Frequently Asked Questions

Which Canon cameras actually wrote CRW files?

CRW shipped with Canon's first DSLRs and the matching prosumer compacts of the era: EOS D30 (2000), D60 (2002), 10D (2003), and 300D / Digital Rebel (2003), plus the PowerShot Pro1, G1, G2, G3, G5, G6, and the S30, S40, S45, S50, S60, S70. With the EOS-1D Mark II in 2004 Canon switched to the TIFF-based CR2 format, and CR3 followed in 2018 — three RAW generations in all, as documented in the exiftool CRW format reference.

Does the AVI have any motion or sound?

No. From a single CRW, the conversion renders your photo and displays it as one static frame for the duration you set. There is no panning, zoom, or animation, and the output carries no audio track — for an image source the "Audio Codec" option does not even appear.
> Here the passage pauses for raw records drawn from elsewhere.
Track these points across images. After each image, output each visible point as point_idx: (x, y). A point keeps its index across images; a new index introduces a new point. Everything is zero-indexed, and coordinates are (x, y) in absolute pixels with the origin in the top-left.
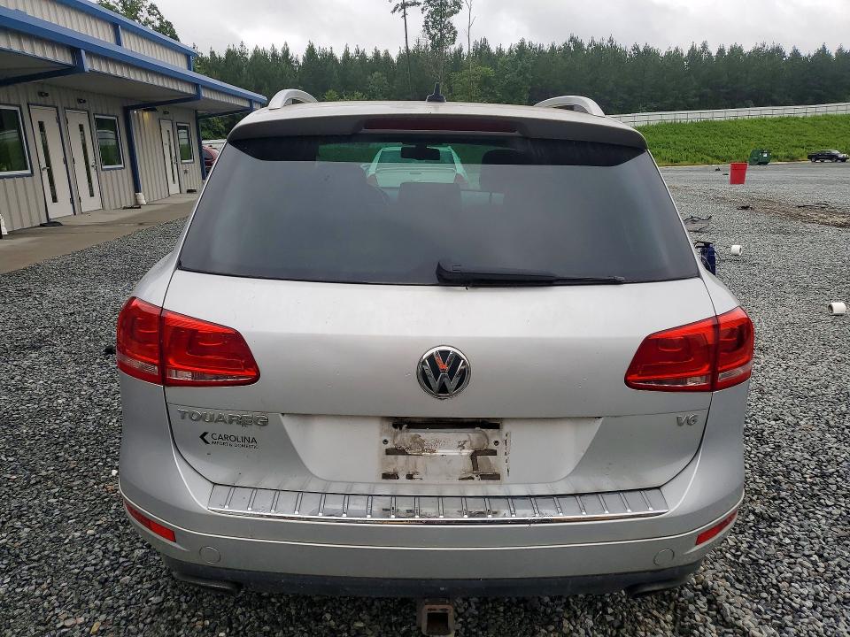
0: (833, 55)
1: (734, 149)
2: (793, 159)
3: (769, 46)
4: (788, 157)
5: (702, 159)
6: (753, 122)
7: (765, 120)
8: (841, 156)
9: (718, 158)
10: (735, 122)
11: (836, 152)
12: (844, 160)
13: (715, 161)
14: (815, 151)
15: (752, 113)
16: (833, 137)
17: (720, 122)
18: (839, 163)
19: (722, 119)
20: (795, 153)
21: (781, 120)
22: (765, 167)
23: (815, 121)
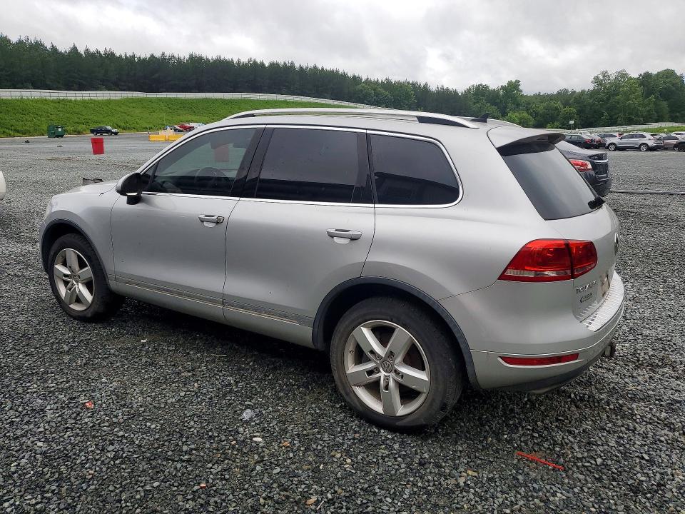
0: (83, 53)
1: (29, 124)
2: (79, 133)
3: (32, 40)
4: (75, 131)
5: (4, 132)
6: (37, 101)
7: (46, 100)
8: (114, 131)
9: (18, 131)
10: (22, 100)
11: (109, 128)
12: (116, 134)
13: (16, 134)
14: (93, 127)
15: (33, 94)
16: (101, 116)
17: (8, 100)
18: (113, 136)
19: (9, 98)
20: (80, 127)
21: (59, 101)
22: (61, 139)
23: (84, 103)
If you upload several photos and choose "Merge images," they play back to back, but each frame is still a static image shown for its set duration, with no transitions between them.

Which video codec does the AVI output use?
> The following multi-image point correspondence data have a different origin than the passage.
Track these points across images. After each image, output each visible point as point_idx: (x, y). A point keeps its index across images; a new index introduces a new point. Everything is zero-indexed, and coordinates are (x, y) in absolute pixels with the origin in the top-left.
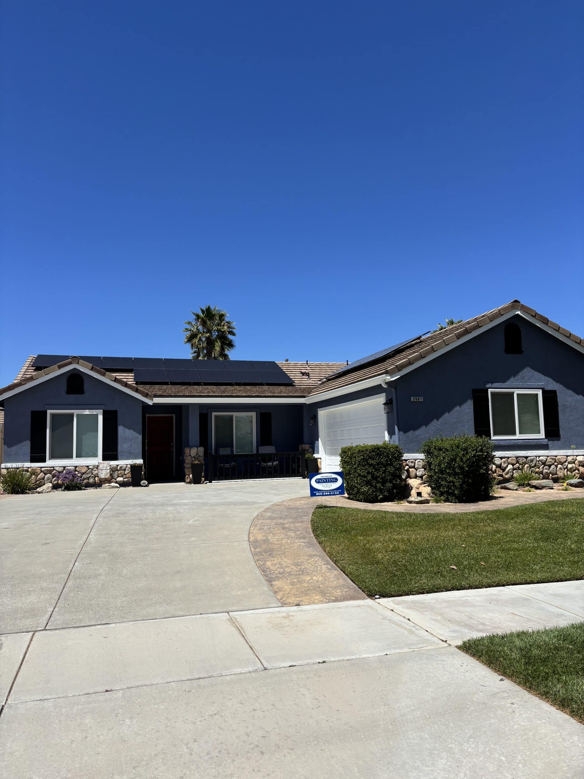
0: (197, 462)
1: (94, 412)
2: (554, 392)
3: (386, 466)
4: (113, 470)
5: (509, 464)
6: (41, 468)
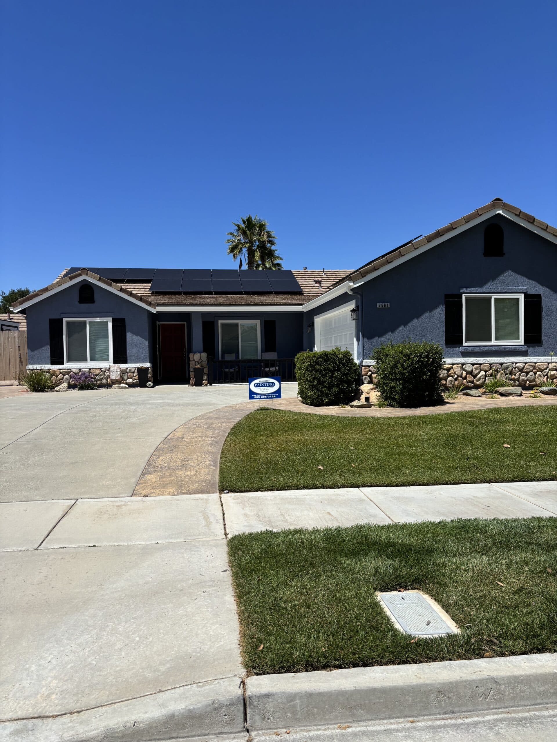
0: (199, 366)
1: (105, 320)
2: (539, 296)
3: (333, 372)
4: (123, 372)
5: (481, 370)
6: (60, 369)
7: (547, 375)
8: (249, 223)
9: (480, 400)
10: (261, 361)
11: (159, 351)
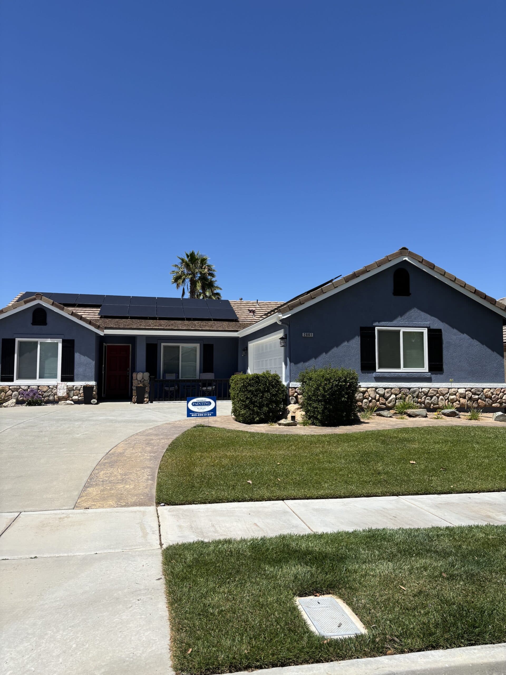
0: (141, 385)
1: (55, 341)
2: (440, 331)
3: (263, 392)
4: (70, 390)
5: (392, 394)
6: (9, 386)
7: (448, 399)
8: (192, 257)
9: (391, 421)
10: (199, 381)
11: (105, 370)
MPEG-4 by default. AVI is a container, not a codec, so it has to carry an encoded video stream inside it; for AVI output this converter defaults to MPEG-4 Part 2 — the same MPEG-4 ASP family popularized by DivX and Xvid that AVI files have long carried. You can change it under "Show All Options" via the "Video Codec" dropdown, which lists other AVI-compatible choices. Because the source is a still photo, no audio stream is added.

Do I lose the RAW editing latitude when I convert CRW to AVI?

Yes. A CRW stores 10–12-bit linear sensor data, which is why you can recover highlights, shadows, and white balance long after the shot. To put the photo into a video, the converter renders it first — demosaicing the sensor data and baking in white balance, exposure, and tone. Once that rendered frame is inside the AVI, the latitude is gone, exactly as it would be in a JPEG. Keep your original .crw if you may still want to edit it in Lightroom or Canon's Digital Photo Professional.

Should I convert CRW to AVI, JPG, or MP4?

Choose by where the file will go. AVI dates to 1992 and is a legacy Microsoft container, so it makes sense only when a specific older tool, Windows editing workflow, or archive process expects that exact container. If you only want a viewable, shareable picture — which is what most people with old CRW files actually need — convert to an image with CRW to JPG and keep the .crw as your editable master; it is far smaller and opens everywhere. If you want a video clip that plays on the widest range of phones and browsers, CRW to MP4 is the safer video target than AVI.

How are my files handled during conversion?

In our testing, a single full-resolution CRW from a 6 MP Canon DSLR, held for 5 seconds at the "Very High" preset, produced a small AVI, since a motionless MPEG-4 frame compresses heavily. Your file is uploaded over an encrypted connection, rendered and packaged into AVI on our servers, and deleted automatically a few hours after conversion — no sign-up, no watermark, never shared or made public. The main practical limit is upload size and time, since CRW files can run several megabytes each, not your device.